LA CONSIGNE: Recopiez toutes les données ci-dessous, ligne par ligne, sans rien y changer.

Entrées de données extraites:
>>>
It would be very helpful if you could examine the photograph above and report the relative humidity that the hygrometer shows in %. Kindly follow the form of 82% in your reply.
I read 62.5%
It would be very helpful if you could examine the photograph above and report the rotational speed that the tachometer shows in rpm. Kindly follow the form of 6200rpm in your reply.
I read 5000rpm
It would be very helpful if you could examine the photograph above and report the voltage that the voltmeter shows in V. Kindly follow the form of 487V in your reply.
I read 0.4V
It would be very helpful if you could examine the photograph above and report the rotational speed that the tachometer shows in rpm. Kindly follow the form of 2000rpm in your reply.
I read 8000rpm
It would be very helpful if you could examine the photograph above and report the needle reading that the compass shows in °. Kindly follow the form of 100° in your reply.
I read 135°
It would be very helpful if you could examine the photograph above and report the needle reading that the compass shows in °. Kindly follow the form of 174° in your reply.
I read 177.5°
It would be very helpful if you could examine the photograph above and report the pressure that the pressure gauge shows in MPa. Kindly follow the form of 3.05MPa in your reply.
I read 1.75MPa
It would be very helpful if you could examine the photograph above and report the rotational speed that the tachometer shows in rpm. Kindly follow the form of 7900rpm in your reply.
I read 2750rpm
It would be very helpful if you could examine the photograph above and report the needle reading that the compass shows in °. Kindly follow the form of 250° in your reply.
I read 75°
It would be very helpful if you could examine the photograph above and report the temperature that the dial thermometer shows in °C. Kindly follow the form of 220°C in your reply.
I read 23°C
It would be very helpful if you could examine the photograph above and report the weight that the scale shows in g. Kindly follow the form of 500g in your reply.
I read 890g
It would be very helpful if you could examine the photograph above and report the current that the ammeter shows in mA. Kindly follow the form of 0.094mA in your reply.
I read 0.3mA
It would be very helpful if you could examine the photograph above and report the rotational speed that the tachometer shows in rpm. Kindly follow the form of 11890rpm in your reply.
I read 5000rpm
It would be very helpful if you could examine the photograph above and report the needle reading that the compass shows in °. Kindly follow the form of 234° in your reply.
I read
<<<
RÉSULTAT DE L'EXERCICE:
It would be very helpful if you could examine the photograph above and report the relative humidity that the hygrometer shows in %. Kindly follow the form of 82% in your reply.
I read 62.5%
It would be very helpful if you could examine the photograph above and report the rotational speed that the tachometer shows in rpm. Kindly follow the form of 6200rpm in your reply.
I read 5000rpm
It would be very helpful if you could examine the photograph above and report the voltage that the voltmeter shows in V. Kindly follow the form of 487V in your reply.
I read 0.4V
It would be very helpful if you could examine the photograph above and report the rotational speed that the tachometer shows in rpm. Kindly follow the form of 2000rpm in your reply.
I read 8000rpm
It would be very helpful if you could examine the photograph above and report the needle reading that the compass shows in °. Kindly follow the form of 100° in your reply.
I read 135°
It would be very helpful if you could examine the photograph above and report the needle reading that the compass shows in °. Kindly follow the form of 174° in your reply.
I read 177.5°
It would be very helpful if you could examine the photograph above and report the pressure that the pressure gauge shows in MPa. Kindly follow the form of 3.05MPa in your reply.
I read 1.75MPa
It would be very helpful if you could examine the photograph above and report the rotational speed that the tachometer shows in rpm. Kindly follow the form of 7900rpm in your reply.
I read 2750rpm
It would be very helpful if you could examine the photograph above and report the needle reading that the compass shows in °. Kindly follow the form of 250° in your reply.
I read 75°
It would be very helpful if you could examine the photograph above and report the temperature that the dial thermometer shows in °C. Kindly follow the form of 220°C in your reply.
I read 23°C
It would be very helpful if you could examine the photograph above and report the weight that the scale shows in g. Kindly follow the form of 500g in your reply.
I read 890g
It would be very helpful if you could examine the photograph above and report the current that the ammeter shows in mA. Kindly follow the form of 0.094mA in your reply.
I read 0.3mA
It would be very helpful if you could examine the photograph above and report the rotational speed that the tachometer shows in rpm. Kindly follow the form of 11890rpm in your reply.
I read 5000rpm
It would be very helpful if you could examine the photograph above and report the needle reading that the compass shows in °. Kindly follow the form of 234° in your reply.
I read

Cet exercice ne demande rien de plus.